▶ **Excerpted passage**:
-=-=-
Boy Scouts Battles Bid to Upend Bankruptcy Plan in Third Circuit

Nov. 6, 2024, 9:46 PM UTC

The Boy Scouts of America urged a federal appeals court to uphold a record-setting $2.46 billion sex abuse settlement, warning of immense harm to the organization and thousands of abuse survivors if the bankruptcy deal is unwound.

The Boy Scouts’ Chapter 11 plan, which established the largest child sex abuse settlement in US history, was subject to a close inspection Wednesday in the US Court of Appeals for the Third Circuit over features that terminated the rights of roughly 82,000 abuse claimants to sue third parties involved in scouting activities. A panel of judges pressed the lawyers to explain what might happen if the court overturns the plan at this point, questioning whether the court-approved deal would implode as a result.

The plan, which went into effect in 2023 after years of protracted negotiations, has faced fresh scrutiny since June when the US Supreme Court ruled in Harrington v. Purdue Pharma that bankruptcy plans can’t force creditors to give up legal claims against nonbankrupt third parties without their consent. The nonprofit is relying on the Third Circuit to rule that its plan has advanced too far to be unwound and that the deal should be shielded from efforts to change it.

A settlement trust has already paid out some $40 million to at least 10,000 abuse survivors, while the organization has sold off camp sites and other assets to raise funds, Boy Scouts attorney Michael R. Huston of Perkins Coie LLP said during arguments Wednesday.

“There’s no precedent for unwinding a plan of this magnitude, of this complexity,” he said, arguing that bankruptcy law and legal precedent protect reorganization plans that have been substantially consummated.

Speaking for claimants who voted to accept the plan, attorney Evan Smola of Hurley McKenna & Mertz said that rescinding the plan at this point would be excruciating for his clients and thousands of others who were forced to relive trauma that they went through as children decades ago.

“In the survivor community, it would be devastation,” he said. “Those survivors now see an end in sight and it is an end they desperately need.”
-=-=-
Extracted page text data

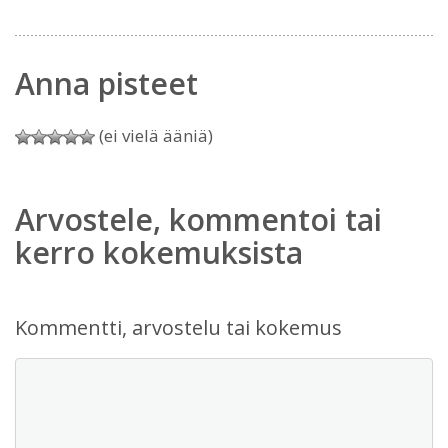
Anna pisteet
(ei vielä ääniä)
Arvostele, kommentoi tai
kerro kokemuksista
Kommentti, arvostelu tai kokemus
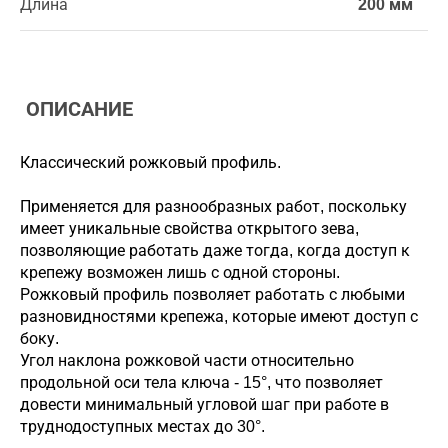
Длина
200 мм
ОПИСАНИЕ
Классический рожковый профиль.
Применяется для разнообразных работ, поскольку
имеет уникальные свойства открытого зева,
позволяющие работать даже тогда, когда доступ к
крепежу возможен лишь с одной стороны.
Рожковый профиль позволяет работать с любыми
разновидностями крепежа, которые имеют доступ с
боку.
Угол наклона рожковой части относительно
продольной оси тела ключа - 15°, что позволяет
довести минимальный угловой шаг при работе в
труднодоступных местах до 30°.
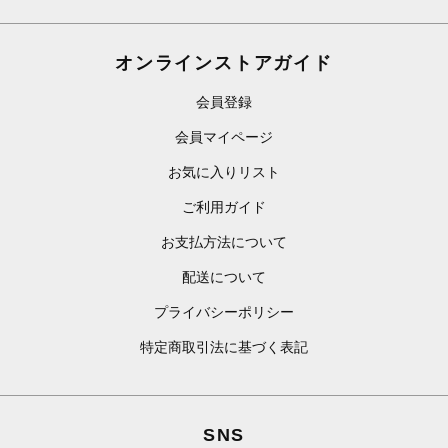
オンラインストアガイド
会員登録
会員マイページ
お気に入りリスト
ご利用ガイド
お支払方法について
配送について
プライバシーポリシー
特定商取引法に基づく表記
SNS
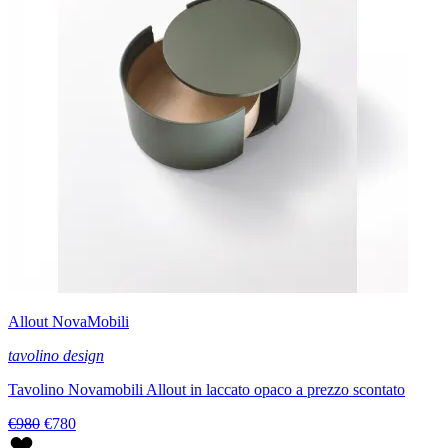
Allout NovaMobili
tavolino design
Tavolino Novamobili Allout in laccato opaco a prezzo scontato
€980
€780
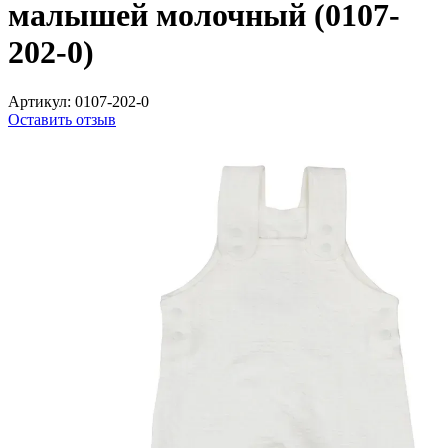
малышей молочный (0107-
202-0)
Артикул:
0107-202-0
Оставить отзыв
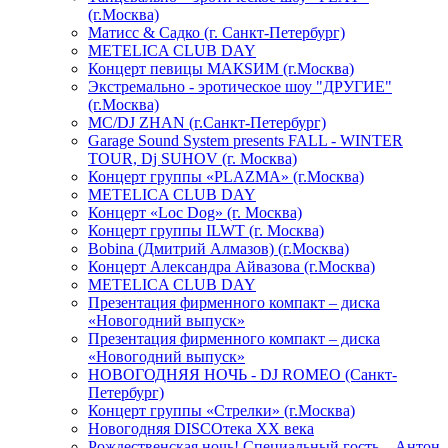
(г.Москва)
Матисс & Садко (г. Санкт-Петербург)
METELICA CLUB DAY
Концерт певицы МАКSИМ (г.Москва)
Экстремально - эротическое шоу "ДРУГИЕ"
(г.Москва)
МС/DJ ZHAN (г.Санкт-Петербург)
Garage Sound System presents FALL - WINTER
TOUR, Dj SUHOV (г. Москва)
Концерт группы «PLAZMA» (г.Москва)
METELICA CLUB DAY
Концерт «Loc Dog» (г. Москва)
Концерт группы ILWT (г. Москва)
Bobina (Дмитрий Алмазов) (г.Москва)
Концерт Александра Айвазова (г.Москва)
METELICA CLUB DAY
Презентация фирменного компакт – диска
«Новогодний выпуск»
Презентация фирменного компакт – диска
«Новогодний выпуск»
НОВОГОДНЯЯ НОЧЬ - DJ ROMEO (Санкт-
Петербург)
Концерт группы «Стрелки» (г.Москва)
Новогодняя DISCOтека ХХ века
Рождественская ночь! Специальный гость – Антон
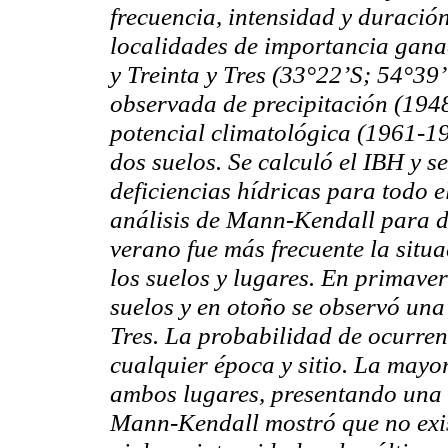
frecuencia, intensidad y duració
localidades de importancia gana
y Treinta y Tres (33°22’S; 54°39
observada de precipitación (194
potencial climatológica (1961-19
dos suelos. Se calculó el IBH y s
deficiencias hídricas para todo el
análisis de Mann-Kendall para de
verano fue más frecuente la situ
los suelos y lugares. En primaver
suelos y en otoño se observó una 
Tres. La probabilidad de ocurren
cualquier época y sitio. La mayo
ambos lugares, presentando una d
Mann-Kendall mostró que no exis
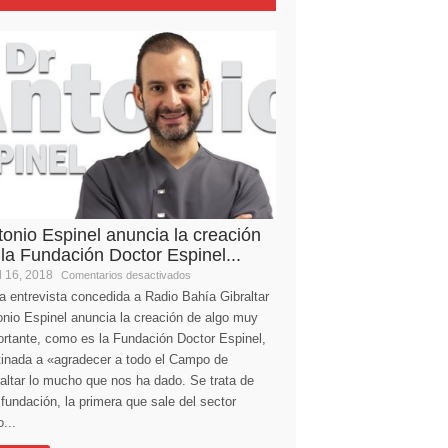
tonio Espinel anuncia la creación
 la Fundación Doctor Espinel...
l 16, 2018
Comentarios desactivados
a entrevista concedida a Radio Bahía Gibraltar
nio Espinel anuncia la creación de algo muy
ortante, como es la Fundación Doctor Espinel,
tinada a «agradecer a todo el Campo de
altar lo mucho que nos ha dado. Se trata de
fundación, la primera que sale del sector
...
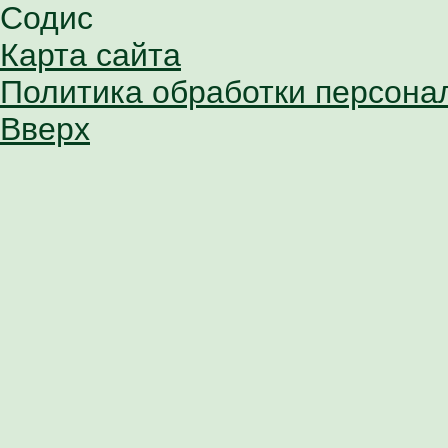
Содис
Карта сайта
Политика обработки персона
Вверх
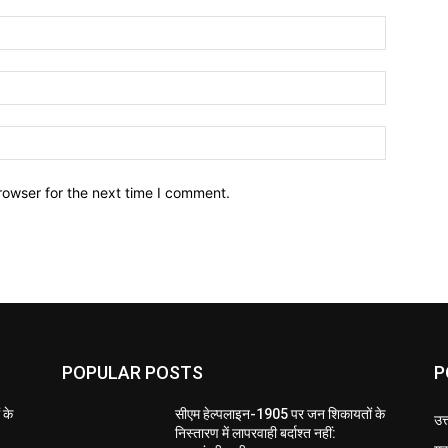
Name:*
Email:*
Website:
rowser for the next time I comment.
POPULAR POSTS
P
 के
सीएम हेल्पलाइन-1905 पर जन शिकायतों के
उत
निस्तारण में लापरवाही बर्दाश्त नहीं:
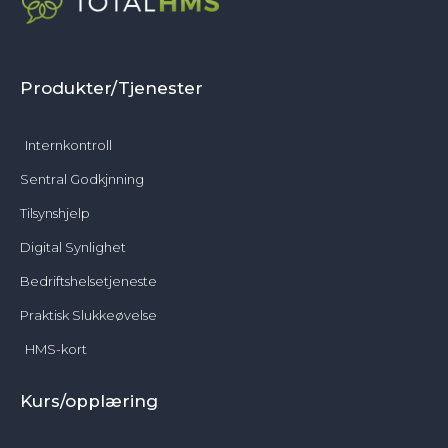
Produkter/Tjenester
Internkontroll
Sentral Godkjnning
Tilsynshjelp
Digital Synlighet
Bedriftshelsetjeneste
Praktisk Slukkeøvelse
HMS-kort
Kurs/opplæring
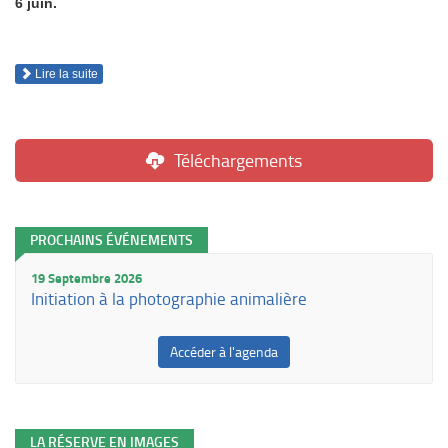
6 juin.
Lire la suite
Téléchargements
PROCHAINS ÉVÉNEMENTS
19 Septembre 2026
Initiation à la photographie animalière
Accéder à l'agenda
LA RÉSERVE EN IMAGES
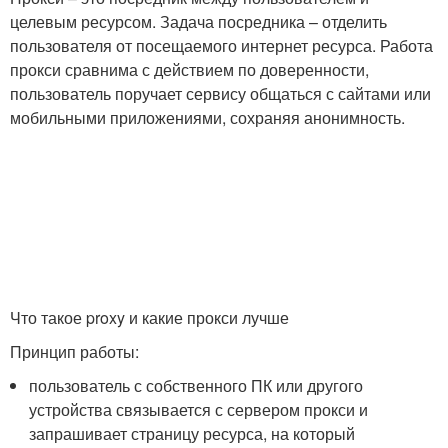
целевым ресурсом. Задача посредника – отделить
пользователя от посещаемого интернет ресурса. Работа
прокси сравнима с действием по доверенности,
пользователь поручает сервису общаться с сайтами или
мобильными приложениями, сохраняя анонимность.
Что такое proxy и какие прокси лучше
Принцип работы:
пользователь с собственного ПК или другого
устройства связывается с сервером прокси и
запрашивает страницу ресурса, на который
-=-=-
▶ **Prompt 1**: In the article on the Boy Scouts bankruptcy appeal, how much has the settlement trust already paid out, and to how many abuse survivors?
▶ **Prompt 2**: Write the next part of the article on the Boy Scouts bankruptcy appeal, starting after its final sentence.

▶ **Output 1**: Some $40 million to at least 10,000 abuse survivors.

▶ **Output 2**:
Although the vast majority of former scouts who were victimized as children voted to approve the deal, about 150 have argued on appeal that the plan improperly stripped them of their right to sue the organization’s nationwide network of local councils and organizations that traditionally sponsored scouting activities.

Claimants’ attorney Gilion Dumas of Dumas & Vaughn LLC argued Wednesday that the Supreme Court’s ruling against Purdue Pharma’s $6 billion settlement with the company’s Sackler family owners makes the liability releases in the Boy Scouts plan “per se impermissible.” And Boy Scouts hasn’t shown that its plan has been substantially consummated or that targeted relief can’t be provided to former scouts who voted against the proposal, she said.

Attorney Delia Lujan Wolff, representing former scouts who are also pursuing claims against the Catholic diocese in Guam, argued that because a substantial portion of plan funding remains in escrow, it’s not too late to grant relief sought by plan opponents.

Separately, a group of insurance providers with potential liability exceeding $4 billion to the settlement trust, urged the appeals court to modify the plan so that it preserves what they say is a threat to their contractual rights to defend against unsubstantiated or overvalued claims.

The court said it would take all arguments under advisement.

Boy Scouts is represented by White & Case LLP, Morris Nichols Arsht & Tunnell LLP and Perkins Coie LLP.

The case is In re Boy Scouts of America, 3d Cir., No. 23-01666, hearing 11/6/24.